When the line containing "созданной указом Президента" is reached, copy it and each subsequent line of the material below exactly, through the last line.
━━━━━━━━
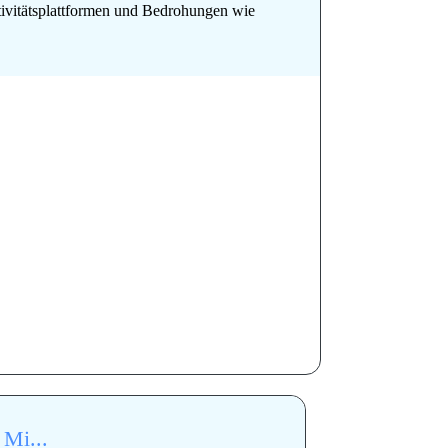
ivitätsplattformen und Bedrohungen wie
 Mi...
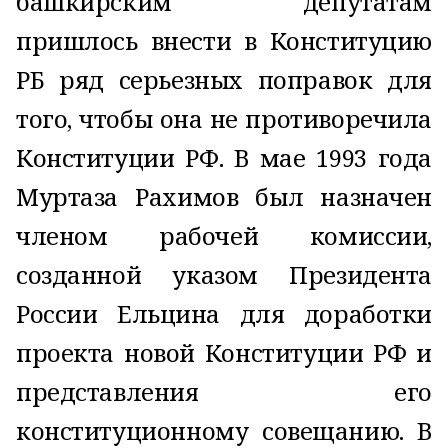
башкирским депутатам
пришлось внести в Конституцию
РБ ряд серьезных поправок для
того, чтобы она не противоречила
Конституции РФ. В мае 1993 года
Муртаза Рахимов был назначен
членом рабочей комиссии,
созданной указом Президента
России Ельцина для доработки
проекта новой Конституции РФ и
представления его
конституционному совещанию. В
━━━━━━━━
__Response to the task__:
созданной указом Президента
России Ельцина для доработки
проекта новой Конституции РФ и
представления его
конституционному совещанию. В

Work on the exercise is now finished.